Borlaug and his working group were rebels. They defied plant breeding dogma. They worked by an unspoken motto—’Tell us what needs to happen, and then get out of our way’. They created a revolutionary high volume "shuttle breeding" program. They bred wheat using two distinct latitudes and seasons in the same year. In summer they bred wheat at high altitude near Mexico City, in winter they used the Yaqui Valley of northern Mexico—an irrigated part of the Sonoran Desert. Thus, they bred two generations of wheat a year, when other breeders produced but one. They ‘married’ thousands of wheat parents yearly, while most breeders managed less than 200 per year. They started in 1945 and released their first breakthrough Mexican variety, Yaqui 50, in 1950. By 1956 Mexico was self sufficient in wheat production.

Yaqui Valley wheat - 1943
Wheat growing in the Yaqui Valley in Mexico in 1944 before Borlaug started. This field was not uniform and was riddled with stem rust of wheat. The projected yield for this field was only 10 bushels per acre.

They built on the Yaqui 50 success and through continuous collaborations and arduous work they were rewarded in 1960 with robust, short-strawed, disease resistant wheat varieties which had abundant plump grain heads. Their grain yields were enormous compared to any previous wheat. These ‘miracle Mexican Wheats’ eventually became the genetic foundation of bread wheat grown throughout the world.

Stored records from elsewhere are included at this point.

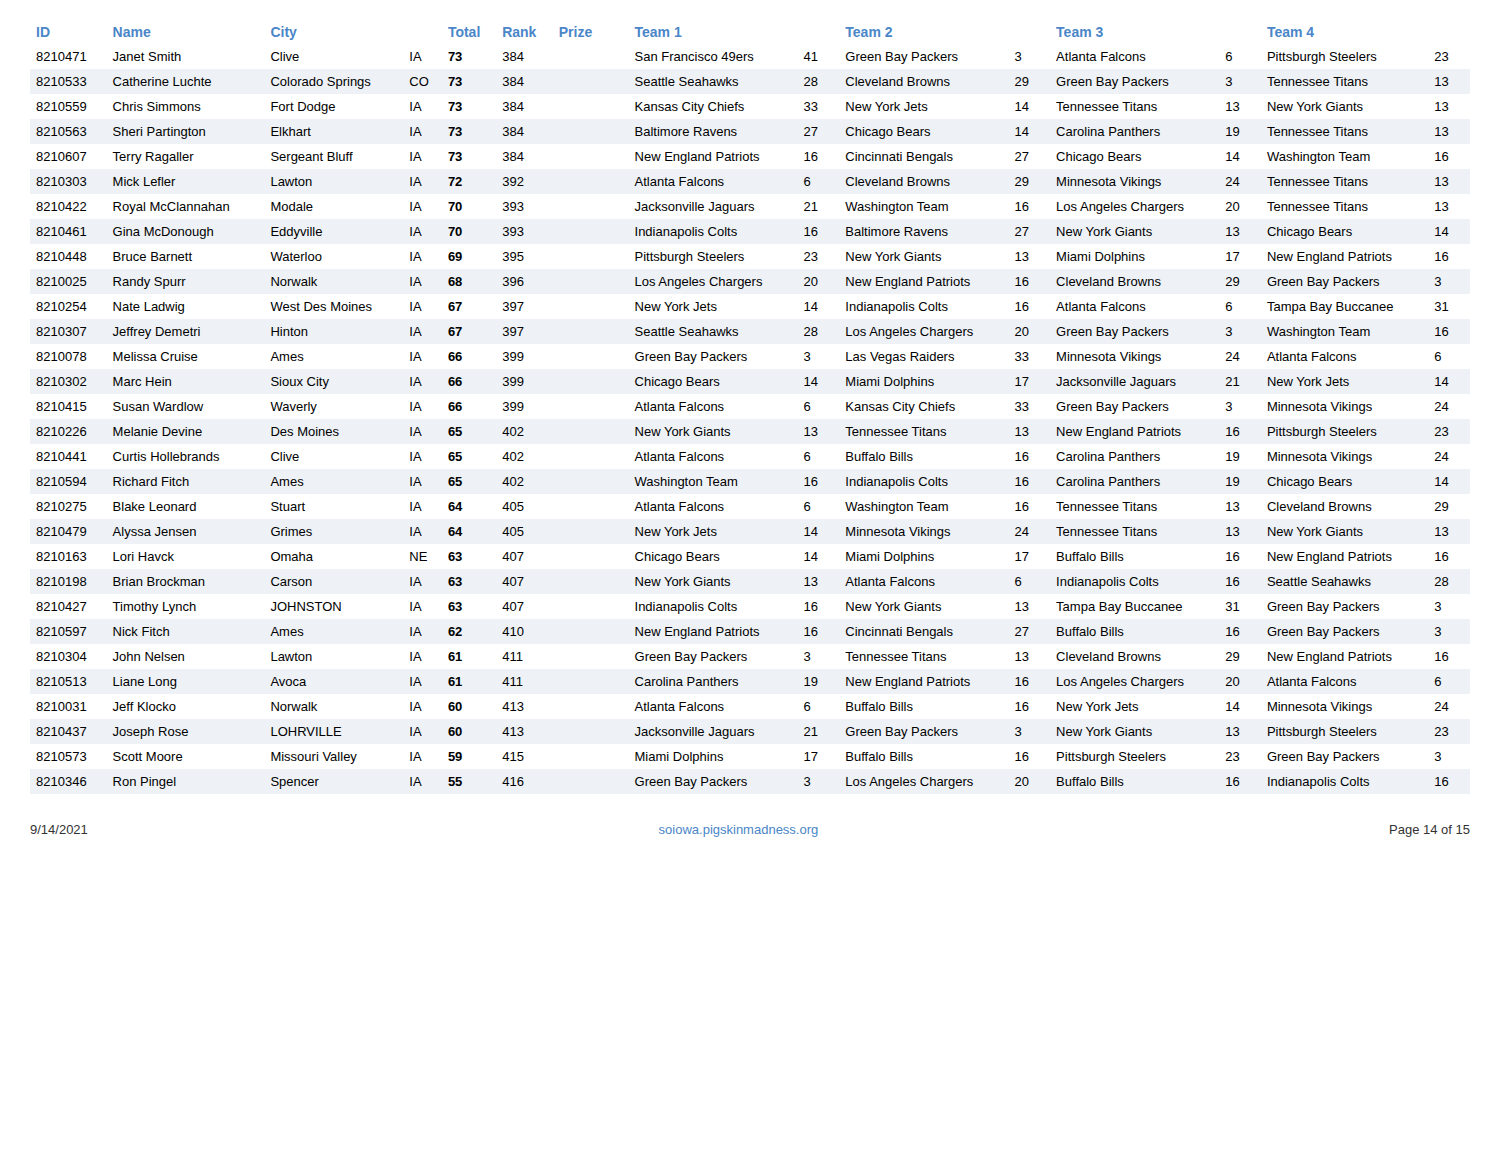| ID | Name | City | | Total | Rank | Prize | Team 1 | | Team 2 | | Team 3 | | Team 4 | |
| --- | --- | --- | --- | --- | --- | --- | --- | --- | --- | --- | --- | --- | --- | --- |
| 8210471 | Janet Smith | Clive | IA | 73 | 384 | | San Francisco 49ers | 41 | Green Bay Packers | 3 | Atlanta Falcons | 6 | Pittsburgh Steelers | 23 |
| 8210533 | Catherine Luchte | Colorado Springs | CO | 73 | 384 | | Seattle Seahawks | 28 | Cleveland Browns | 29 | Green Bay Packers | 3 | Tennessee Titans | 13 |
| 8210559 | Chris Simmons | Fort Dodge | IA | 73 | 384 | | Kansas City Chiefs | 33 | New York Jets | 14 | Tennessee Titans | 13 | New York Giants | 13 |
| 8210563 | Sheri Partington | Elkhart | IA | 73 | 384 | | Baltimore Ravens | 27 | Chicago Bears | 14 | Carolina Panthers | 19 | Tennessee Titans | 13 |
| 8210607 | Terry Ragaller | Sergeant Bluff | IA | 73 | 384 | | New England Patriots | 16 | Cincinnati Bengals | 27 | Chicago Bears | 14 | Washington Team | 16 |
| 8210303 | Mick Lefler | Lawton | IA | 72 | 392 | | Atlanta Falcons | 6 | Cleveland Browns | 29 | Minnesota Vikings | 24 | Tennessee Titans | 13 |
| 8210422 | Royal McClannahan | Modale | IA | 70 | 393 | | Jacksonville Jaguars | 21 | Washington Team | 16 | Los Angeles Chargers | 20 | Tennessee Titans | 13 |
| 8210461 | Gina McDonough | Eddyville | IA | 70 | 393 | | Indianapolis Colts | 16 | Baltimore Ravens | 27 | New York Giants | 13 | Chicago Bears | 14 |
| 8210448 | Bruce Barnett | Waterloo | IA | 69 | 395 | | Pittsburgh Steelers | 23 | New York Giants | 13 | Miami Dolphins | 17 | New England Patriots | 16 |
| 8210025 | Randy Spurr | Norwalk | IA | 68 | 396 | | Los Angeles Chargers | 20 | New England Patriots | 16 | Cleveland Browns | 29 | Green Bay Packers | 3 |
| 8210254 | Nate Ladwig | West Des Moines | IA | 67 | 397 | | New York Jets | 14 | Indianapolis Colts | 16 | Atlanta Falcons | 6 | Tampa Bay Buccanee | 31 |
| 8210307 | Jeffrey Demetri | Hinton | IA | 67 | 397 | | Seattle Seahawks | 28 | Los Angeles Chargers | 20 | Green Bay Packers | 3 | Washington Team | 16 |
| 8210078 | Melissa Cruise | Ames | IA | 66 | 399 | | Green Bay Packers | 3 | Las Vegas Raiders | 33 | Minnesota Vikings | 24 | Atlanta Falcons | 6 |
| 8210302 | Marc Hein | Sioux City | IA | 66 | 399 | | Chicago Bears | 14 | Miami Dolphins | 17 | Jacksonville Jaguars | 21 | New York Jets | 14 |
| 8210415 | Susan Wardlow | Waverly | IA | 66 | 399 | | Atlanta Falcons | 6 | Kansas City Chiefs | 33 | Green Bay Packers | 3 | Minnesota Vikings | 24 |
| 8210226 | Melanie Devine | Des Moines | IA | 65 | 402 | | New York Giants | 13 | Tennessee Titans | 13 | New England Patriots | 16 | Pittsburgh Steelers | 23 |
| 8210441 | Curtis Hollebrands | Clive | IA | 65 | 402 | | Atlanta Falcons | 6 | Buffalo Bills | 16 | Carolina Panthers | 19 | Minnesota Vikings | 24 |
| 8210594 | Richard Fitch | Ames | IA | 65 | 402 | | Washington Team | 16 | Indianapolis Colts | 16 | Carolina Panthers | 19 | Chicago Bears | 14 |
| 8210275 | Blake Leonard | Stuart | IA | 64 | 405 | | Atlanta Falcons | 6 | Washington Team | 16 | Tennessee Titans | 13 | Cleveland Browns | 29 |
| 8210479 | Alyssa Jensen | Grimes | IA | 64 | 405 | | New York Jets | 14 | Minnesota Vikings | 24 | Tennessee Titans | 13 | New York Giants | 13 |
| 8210163 | Lori Havck | Omaha | NE | 63 | 407 | | Chicago Bears | 14 | Miami Dolphins | 17 | Buffalo Bills | 16 | New England Patriots | 16 |
| 8210198 | Brian Brockman | Carson | IA | 63 | 407 | | New York Giants | 13 | Atlanta Falcons | 6 | Indianapolis Colts | 16 | Seattle Seahawks | 28 |
| 8210427 | Timothy Lynch | JOHNSTON | IA | 63 | 407 | | Indianapolis Colts | 16 | New York Giants | 13 | Tampa Bay Buccanee | 31 | Green Bay Packers | 3 |
| 8210597 | Nick Fitch | Ames | IA | 62 | 410 | | New England Patriots | 16 | Cincinnati Bengals | 27 | Buffalo Bills | 16 | Green Bay Packers | 3 |
| 8210304 | John Nelsen | Lawton | IA | 61 | 411 | | Green Bay Packers | 3 | Tennessee Titans | 13 | Cleveland Browns | 29 | New England Patriots | 16 |
| 8210513 | Liane Long | Avoca | IA | 61 | 411 | | Carolina Panthers | 19 | New England Patriots | 16 | Los Angeles Chargers | 20 | Atlanta Falcons | 6 |
| 8210031 | Jeff Klocko | Norwalk | IA | 60 | 413 | | Atlanta Falcons | 6 | Buffalo Bills | 16 | New York Jets | 14 | Minnesota Vikings | 24 |
| 8210437 | Joseph Rose | LOHRVILLE | IA | 60 | 413 | | Jacksonville Jaguars | 21 | Green Bay Packers | 3 | New York Giants | 13 | Pittsburgh Steelers | 23 |
| 8210573 | Scott Moore | Missouri Valley | IA | 59 | 415 | | Miami Dolphins | 17 | Buffalo Bills | 16 | Pittsburgh Steelers | 23 | Green Bay Packers | 3 |
| 8210346 | Ron Pingel | Spencer | IA | 55 | 416 | | Green Bay Packers | 3 | Los Angeles Chargers | 20 | Buffalo Bills | 16 | Indianapolis Colts | 16 |
9/14/2021 soiowa.pigskinmadness.org Page 14 of 15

By using two distinctly differing geographic research sites, and two seasons per year, Borlaug found that he had inadvertently eliminated day length sensitivity from his program’s wheats. This proved to be a serendipitous, monumental breakthrough for plant breeding. His wheat readily adapted to most geographic growing regions in Mexico and proved adaptable worldwide.

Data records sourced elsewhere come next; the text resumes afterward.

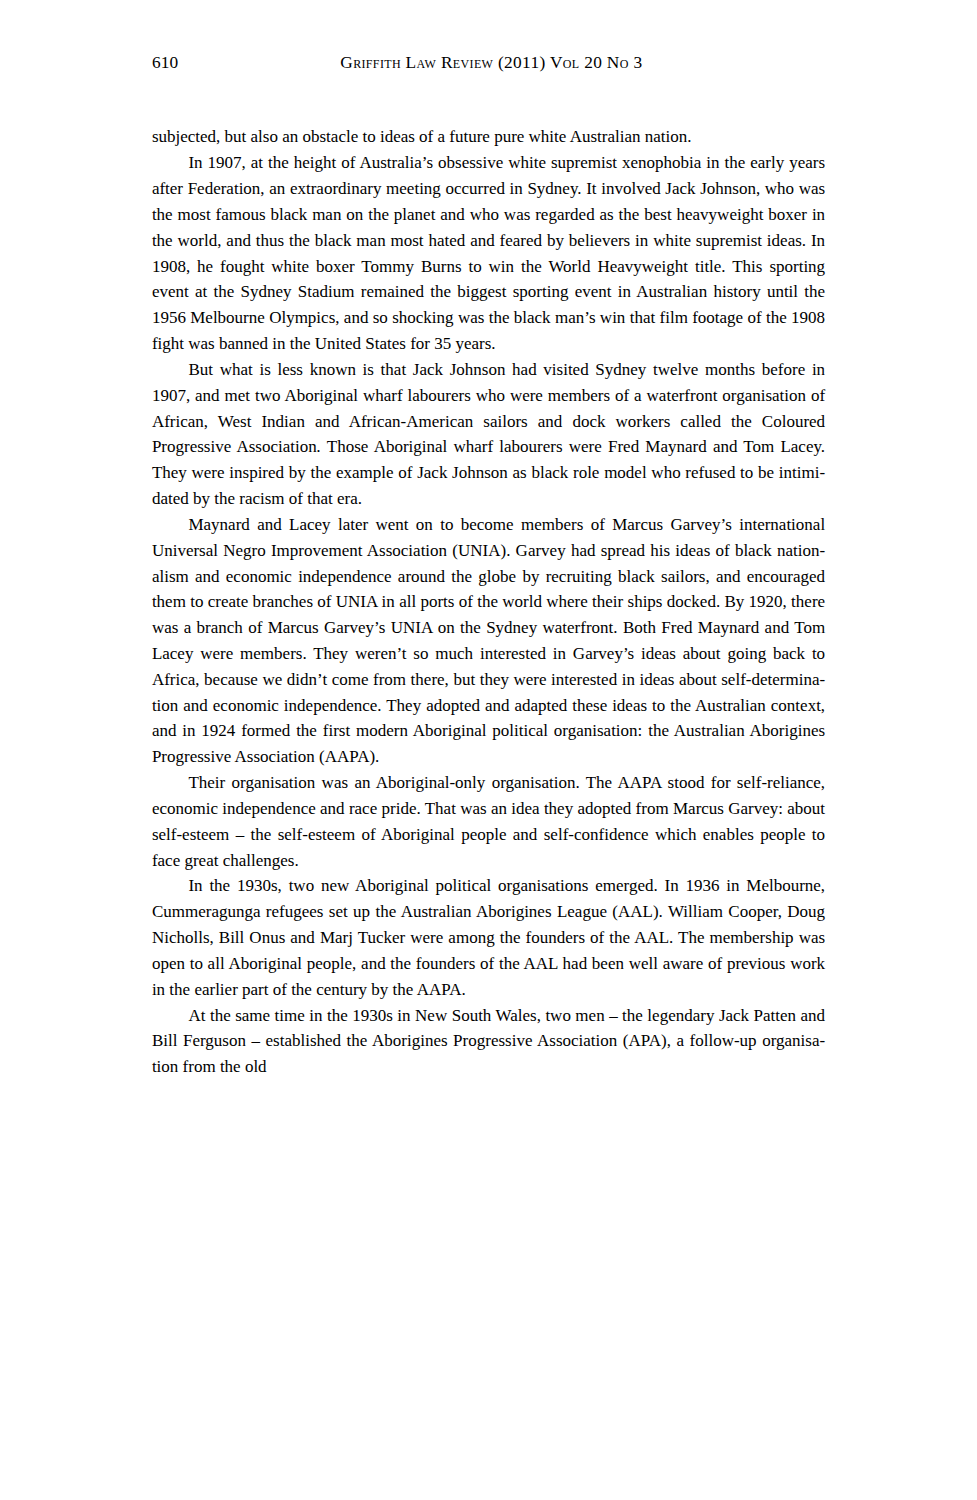610
Griffith Law Review (2011) Vol 20 No 3
subjected, but also an obstacle to ideas of a future pure white Australian nation.
In 1907, at the height of Australia’s obsessive white supremist xenophobia in the early years after Federation, an extraordinary meeting occurred in Sydney. It involved Jack Johnson, who was the most famous black man on the planet and who was regarded as the best heavyweight boxer in the world, and thus the black man most hated and feared by believers in white supremist ideas. In 1908, he fought white boxer Tommy Burns to win the World Heavyweight title. This sporting event at the Sydney Stadium remained the biggest sporting event in Australian history until the 1956 Melbourne Olympics, and so shocking was the black man’s win that film footage of the 1908 fight was banned in the United States for 35 years.
But what is less known is that Jack Johnson had visited Sydney twelve months before in 1907, and met two Aboriginal wharf labourers who were members of a waterfront organisation of African, West Indian and African-American sailors and dock workers called the Coloured Progressive Association. Those Aboriginal wharf labourers were Fred Maynard and Tom Lacey. They were inspired by the example of Jack Johnson as black role model who refused to be intimidated by the racism of that era.
Maynard and Lacey later went on to become members of Marcus Garvey’s international Universal Negro Improvement Association (UNIA). Garvey had spread his ideas of black nationalism and economic independence around the globe by recruiting black sailors, and encouraged them to create branches of UNIA in all ports of the world where their ships docked. By 1920, there was a branch of Marcus Garvey’s UNIA on the Sydney waterfront. Both Fred Maynard and Tom Lacey were members. They weren’t so much interested in Garvey’s ideas about going back to Africa, because we didn’t come from there, but they were interested in ideas about self-determination and economic independence. They adopted and adapted these ideas to the Australian context, and in 1924 formed the first modern Aboriginal political organisation: the Australian Aborigines Progressive Association (AAPA).
Their organisation was an Aboriginal-only organisation. The AAPA stood for self-reliance, economic independence and race pride. That was an idea they adopted from Marcus Garvey: about self-esteem – the self-esteem of Aboriginal people and self-confidence which enables people to face great challenges.
In the 1930s, two new Aboriginal political organisations emerged. In 1936 in Melbourne, Cummeragunga refugees set up the Australian Aborigines League (AAL). William Cooper, Doug Nicholls, Bill Onus and Marj Tucker were among the founders of the AAL. The membership was open to all Aboriginal people, and the founders of the AAL had been well aware of previous work in the earlier part of the century by the AAPA.
At the same time in the 1930s in New South Wales, two men – the legendary Jack Patten and Bill Ferguson – established the Aborigines Progressive Association (APA), a follow-up organisation from the old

Borlaug’s wheat seeds were given, along with training and education programs, to any country requesting them. However, recipient nations were required to dedicate resources to breeding wheat, and build graduate level colleges of agriculture. The goal was to build a self-sufficient, educated group of scientists in each nation to carry on after Borlaug’s group left.

Yaqui Valley wheat - 2004
The benefits of having Borlaug's wheat varieties on display in the Yaqui Valley in Mexico in 2004.

By the 1970’s Borlaug’s wheat and accompanying technology greatly increased production in Pakistan and India. The miracle wheat provided food that averted what would assuredly have been massive famines. Even today these wheat varieties and their relatives continue to feed the world. In the year 2000, when a new race of the stem rust fungus arose in Uganda and threatened wheat production, it was estimated that 80% of all wheat varieties grown worldwide had Borlaug’s wheat and rust resistance genes in their lineages.